* **Your objective**: Edit the entries below by changing "bounding box" to "enclosing box" wherever it occurs, keeping every other line unchanged and leaving the pictures out.

Layout records:
+ + + + + + +

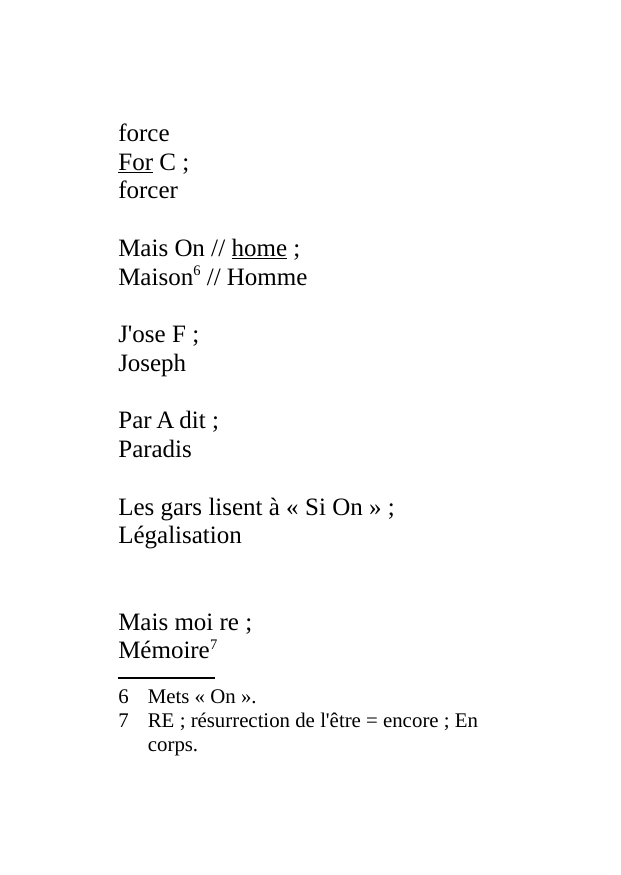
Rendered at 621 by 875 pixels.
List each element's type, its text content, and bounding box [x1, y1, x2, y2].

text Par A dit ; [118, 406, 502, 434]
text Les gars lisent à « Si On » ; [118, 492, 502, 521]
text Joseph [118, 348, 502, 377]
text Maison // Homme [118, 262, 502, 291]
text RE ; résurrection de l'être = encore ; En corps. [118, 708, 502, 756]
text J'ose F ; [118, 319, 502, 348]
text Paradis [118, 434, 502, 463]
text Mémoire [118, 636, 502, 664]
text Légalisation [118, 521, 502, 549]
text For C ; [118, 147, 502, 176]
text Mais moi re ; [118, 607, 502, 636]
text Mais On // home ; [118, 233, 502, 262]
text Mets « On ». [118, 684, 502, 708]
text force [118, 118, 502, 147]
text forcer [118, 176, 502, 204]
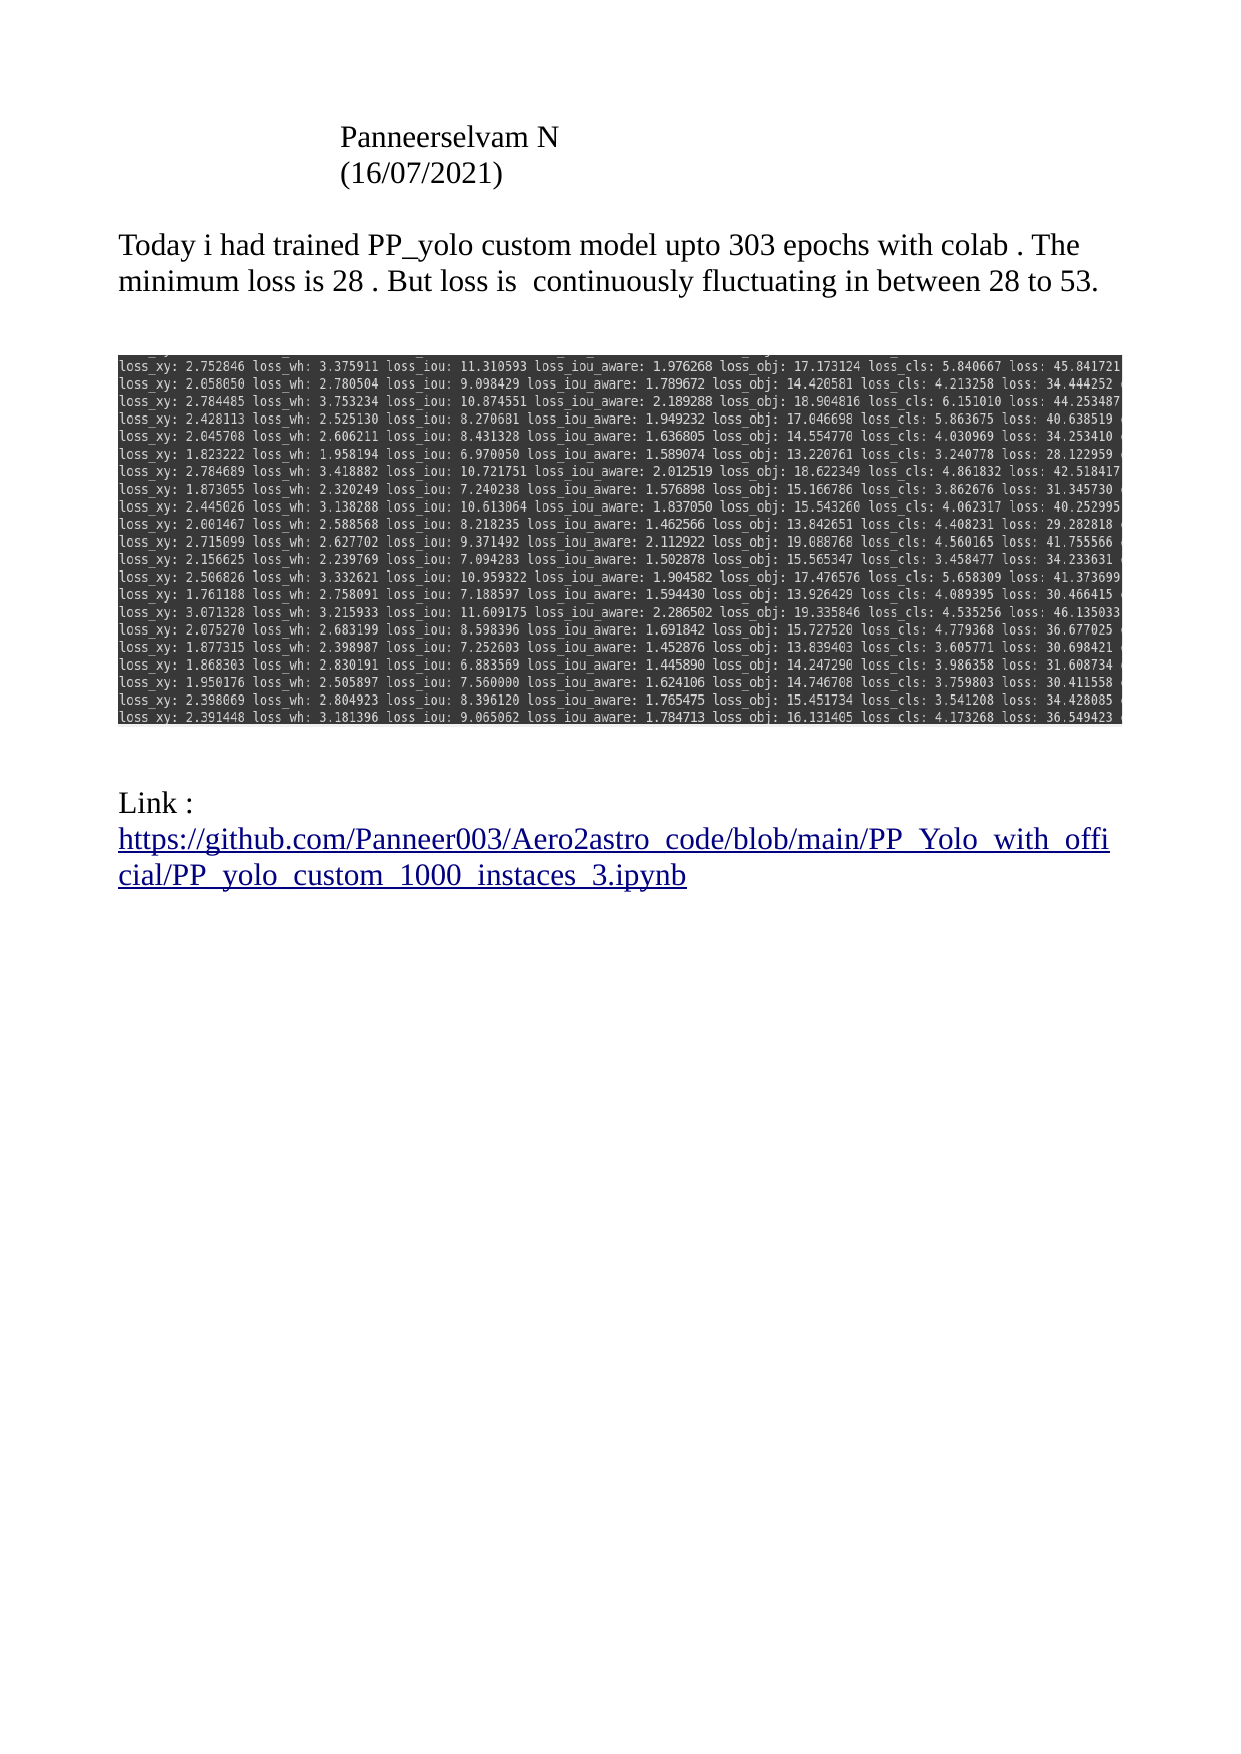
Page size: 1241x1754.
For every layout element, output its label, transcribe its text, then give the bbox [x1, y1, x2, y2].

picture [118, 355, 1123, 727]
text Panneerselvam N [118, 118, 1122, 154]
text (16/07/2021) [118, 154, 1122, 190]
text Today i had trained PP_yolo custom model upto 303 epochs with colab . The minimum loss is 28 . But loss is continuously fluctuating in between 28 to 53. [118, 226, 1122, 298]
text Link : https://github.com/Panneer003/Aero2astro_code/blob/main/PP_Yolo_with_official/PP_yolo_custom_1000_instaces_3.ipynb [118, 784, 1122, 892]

+ + + + + + +

* **Result of this exercise**:
Rendered at 621 by 875 pixels.
List each element's type, its text content, and enclosing box [x1, y1, x2, y2].

text Par A dit ; [118, 406, 502, 434]
text Les gars lisent à « Si On » ; [118, 492, 502, 521]
text Joseph [118, 348, 502, 377]
text Maison // Homme [118, 262, 502, 291]
text RE ; résurrection de l'être = encore ; En corps. [118, 708, 502, 756]
text J'ose F ; [118, 319, 502, 348]
text Paradis [118, 434, 502, 463]
text Mémoire [118, 636, 502, 664]
text Légalisation [118, 521, 502, 549]
text For C ; [118, 147, 502, 176]
text Mais moi re ; [118, 607, 502, 636]
text Mais On // home ; [118, 233, 502, 262]
text Mets « On ». [118, 684, 502, 708]
text force [118, 118, 502, 147]
text forcer [118, 176, 502, 204]
Page size: 1241x1754.
For every layout element, output its label, transcribe its text, then give the bbox [x1, y1, x2, y2].

picture [118, 355, 1123, 727]
text Panneerselvam N [118, 118, 1122, 154]
text (16/07/2021) [118, 154, 1122, 190]
text Today i had trained PP_yolo custom model upto 303 epochs with colab . The minimum loss is 28 . But loss is continuously fluctuating in between 28 to 53. [118, 226, 1122, 298]
text Link : https://github.com/Panneer003/Aero2astro_code/blob/main/PP_Yolo_with_official/PP_yolo_custom_1000_instaces_3.ipynb [118, 784, 1122, 892]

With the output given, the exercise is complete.